QUITO, Jul 3 (Reuters) – Ecuador’s energy ministry confirmed on Friday the collapse of a small tailings plant at a beneficiation plant located in the Andean province of Azuay, which caused mineral sediments to contaminate a river near the plant.

The incident occurred when a retaining wall of the Armijos tailings station, operated by the Ecuadorian company Austro Gold and located in the Camilo Ponce Enriquez area in the south of the country, collapsed causing the escape of the mineral residue from an adjacent creek, said the ministry.

“One of the immediate measures in the area will be the placement of seals prohibiting mining activities at the beneficiation plant,” he added in a statement, without releasing further details of the incident.

The mining authority initiated an administrative process to establish sanctions against the company, which could include a declaration of expiration of the mining right.

“It is a small tailings station, but the level of contamination (…) does not allow me to accept in any way that there is no underlying root,” deputy mines minister Fernando Benalcázar told a local media outlet. “We will be inflexible, sharp and radical, we are going to the bottom,” he insisted.

Ecuador expects to launch this month a guideline for the management of tailings deposits with stricter standards in their design, construction and operation.

Reuters was not immediately able to contact Austro Gold.

The local authorities of the Camilo Ponce Enriquez canton, a traditionally mining area, said that the company had not complied with the protocols and that the collapse caused the sediments to contaminate the river, one of the main tributaries for various communities in the area.
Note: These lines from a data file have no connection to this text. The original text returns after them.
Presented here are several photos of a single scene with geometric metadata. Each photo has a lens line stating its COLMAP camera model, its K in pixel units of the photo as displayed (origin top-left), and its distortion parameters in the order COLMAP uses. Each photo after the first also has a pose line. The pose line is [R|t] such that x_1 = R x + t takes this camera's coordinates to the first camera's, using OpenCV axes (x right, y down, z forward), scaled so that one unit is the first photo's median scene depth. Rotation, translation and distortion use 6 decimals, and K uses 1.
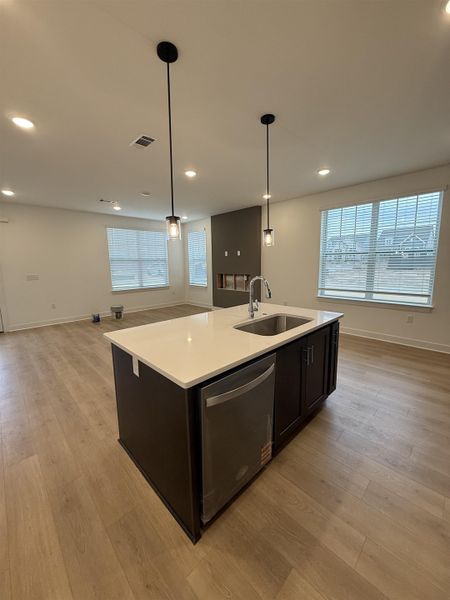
lens RADIAL K [[237.2, 0, 222.2], [0, 237.2, 297.3], [0, 0, 1]] dist [0.000082, -0.000058]
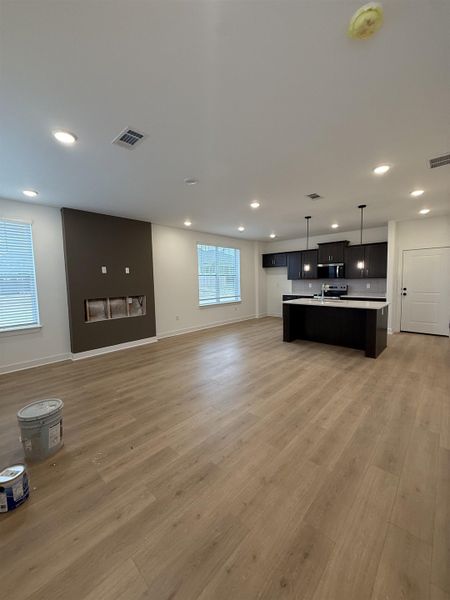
lens RADIAL K [[237.9, 0, 225.0], [0, 237.9, 300.0], [0, 0, 1]] dist [-0.000029, -0.000286]
pose [[-0.045424, -0.070588, 0.996471, -1.216863], [0.165232, 0.983230, 0.077182, -0.150517], [-0.985208, 0.168155, -0.032999, 1.141483]]
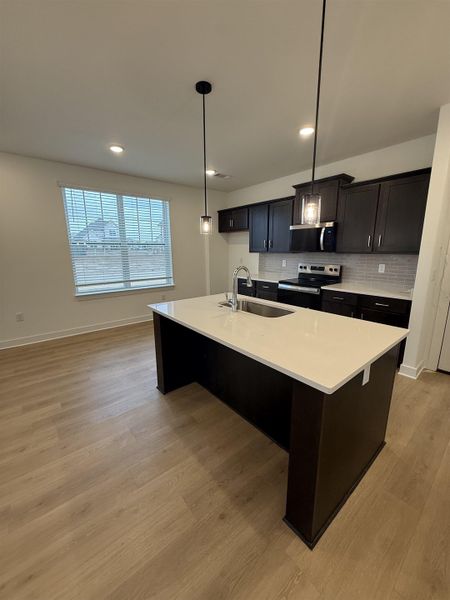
lens RADIAL K [[238.7, 0, 225.0], [0, 238.7, 300.6], [0, 0, 1]] dist [-0.001490, 0.000263]
pose [[0.081315, -0.194650, 0.977496, -0.456048], [0.150205, 0.971936, 0.181048, -0.075206], [-0.985305, 0.132103, 0.108270, 0.526432]]
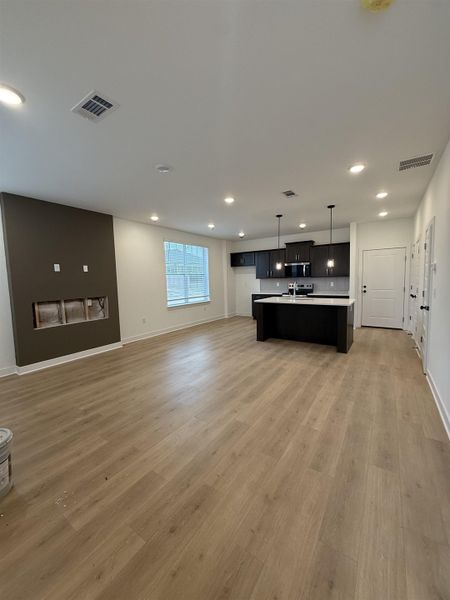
lens RADIAL K [[238.7, 0, 225.0], [0, 238.7, 300.6], [0, 0, 1]] dist [-0.001490, 0.000263]
pose [[-0.202337, -0.068978, 0.976884, -1.156921], [0.169601, 0.979976, 0.104324, -0.151803], [-0.964518, 0.186789, -0.186587, 1.191835]]
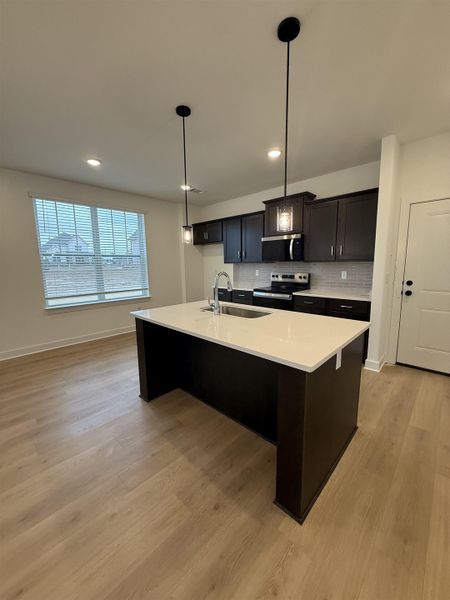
lens RADIAL K [[237.9, 0, 225.0], [0, 237.9, 300.0], [0, 0, 1]] dist [-0.000029, -0.000286]
pose [[-0.036676, -0.137490, 0.989824, -0.489976], [0.160989, 0.976740, 0.141638, -0.062034], [-0.986275, 0.164545, -0.013689, 0.549542]]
“We verified that there was a collapse of the pool and all this material, about 50 tons, went down the mountain until they reached the Tenguel river,” city commissioner Cristian Tomalá told reporters.

Ecuador develops its mining on a large scale and since last year exports gold and copper from its two largest mines, but also maintains small-scale mining and artisanal mining in the southern provinces of the country.